▸ **WHAT YOU SHOULD DO**: Copy exactly the lines of the material below that run from the one containing "wrist: (313, 387)" through the one containing "pinky mcp: (322, 420)". Copy no other lines.

(EXERCISE MATERIAL Opens)

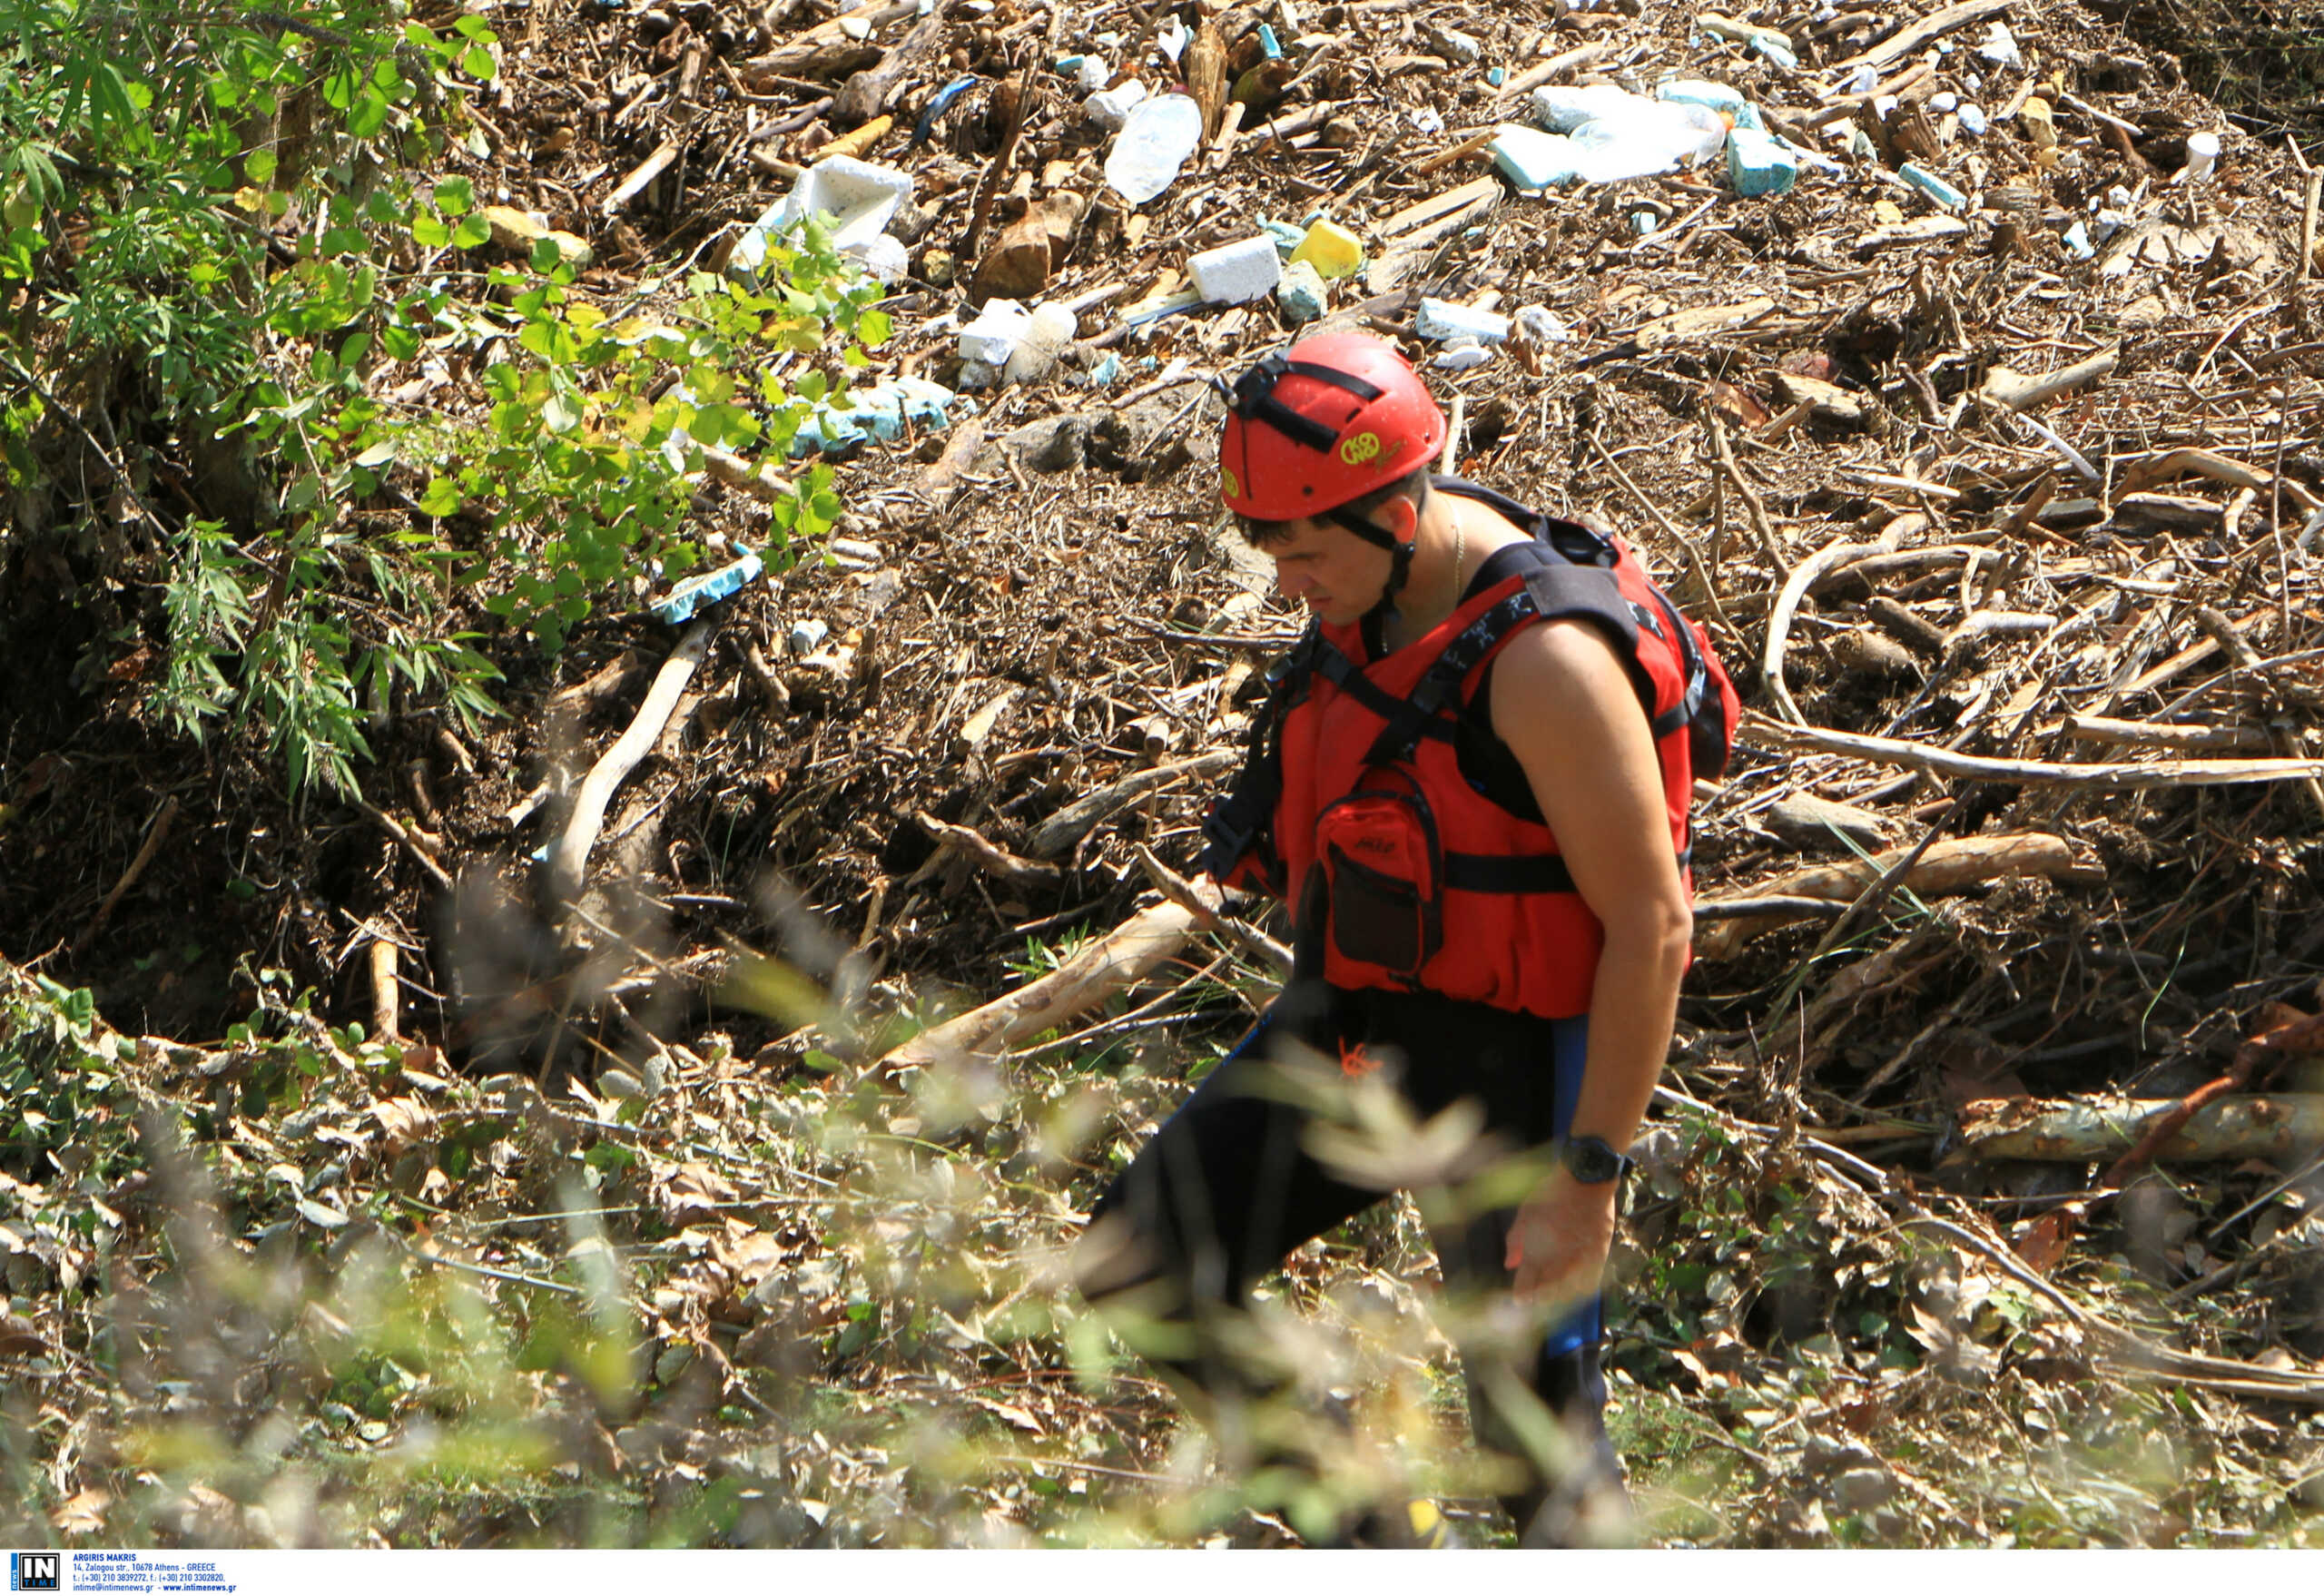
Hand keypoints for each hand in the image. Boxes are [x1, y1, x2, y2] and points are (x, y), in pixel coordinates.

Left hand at [1504, 1168, 1617, 1305]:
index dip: (1521, 1296)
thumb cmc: (1552, 1193)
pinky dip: (1580, 1290)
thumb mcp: (1526, 1212)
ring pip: (1568, 1294)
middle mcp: (1558, 1261)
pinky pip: (1589, 1285)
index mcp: (1537, 1251)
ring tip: (1553, 1295)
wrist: (1587, 1180)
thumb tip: (1510, 1265)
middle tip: (1535, 1298)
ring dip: (1558, 1297)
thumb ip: (1516, 1241)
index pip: (1526, 1287)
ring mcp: (1581, 1261)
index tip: (1520, 1300)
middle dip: (1538, 1299)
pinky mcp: (1599, 1257)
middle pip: (1546, 1295)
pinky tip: (1574, 1287)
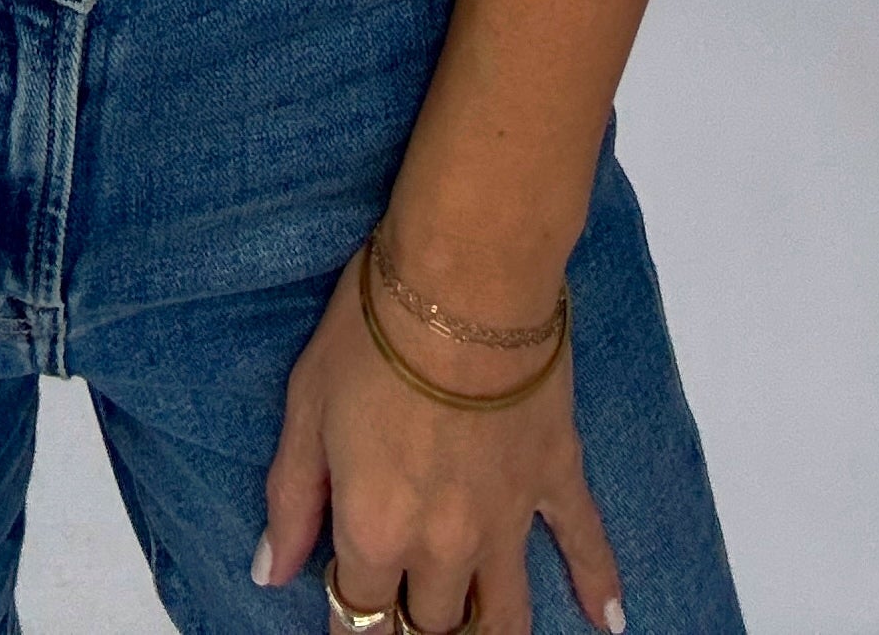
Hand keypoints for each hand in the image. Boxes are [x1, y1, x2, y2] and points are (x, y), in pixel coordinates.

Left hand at [257, 240, 622, 634]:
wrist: (465, 279)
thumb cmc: (372, 333)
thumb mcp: (306, 405)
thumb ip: (290, 498)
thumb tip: (270, 572)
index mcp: (376, 530)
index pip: (358, 616)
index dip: (348, 620)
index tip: (349, 608)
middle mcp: (444, 546)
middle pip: (434, 623)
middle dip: (416, 621)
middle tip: (410, 600)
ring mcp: (507, 519)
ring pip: (505, 617)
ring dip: (490, 632)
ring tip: (481, 631)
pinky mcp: (555, 478)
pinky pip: (586, 547)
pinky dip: (599, 588)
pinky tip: (607, 622)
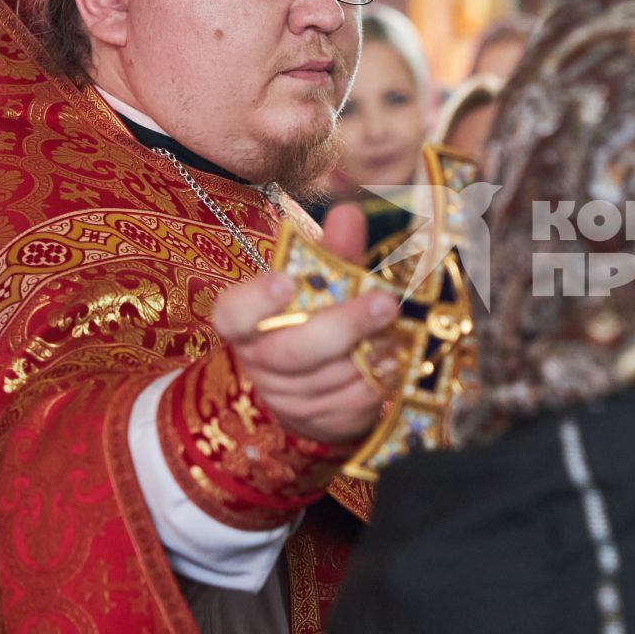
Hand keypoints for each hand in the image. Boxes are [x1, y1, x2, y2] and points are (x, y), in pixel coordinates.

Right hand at [210, 204, 395, 443]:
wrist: (313, 387)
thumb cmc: (312, 317)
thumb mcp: (320, 280)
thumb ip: (332, 251)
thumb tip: (348, 213)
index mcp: (246, 322)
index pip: (234, 314)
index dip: (257, 300)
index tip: (286, 279)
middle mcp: (260, 361)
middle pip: (293, 351)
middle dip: (342, 326)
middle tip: (385, 303)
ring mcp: (290, 397)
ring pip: (331, 378)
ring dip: (370, 351)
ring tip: (400, 327)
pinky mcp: (322, 420)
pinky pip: (354, 400)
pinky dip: (380, 377)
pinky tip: (397, 355)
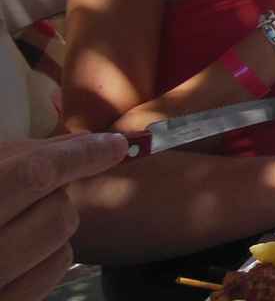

(EXERCISE MATERIAL Closes)

▸ **RESPONSE TO THIS TASK**:
wrist: (313, 387)
thumb cmc: (312, 317)
thumb mcp: (320, 280)
thumb ip: (332, 251)
thumb tip: (348, 213)
index mcp: (246, 322)
index pip: (234, 314)
index dip: (257, 300)
index tip: (286, 279)
middle mcp: (260, 361)
middle pip: (293, 351)
middle dip: (342, 326)
middle tip: (385, 303)
ring mcp: (290, 397)
ring pip: (331, 378)
ring dip: (370, 351)
ring tip: (400, 327)
pinky mcp: (322, 420)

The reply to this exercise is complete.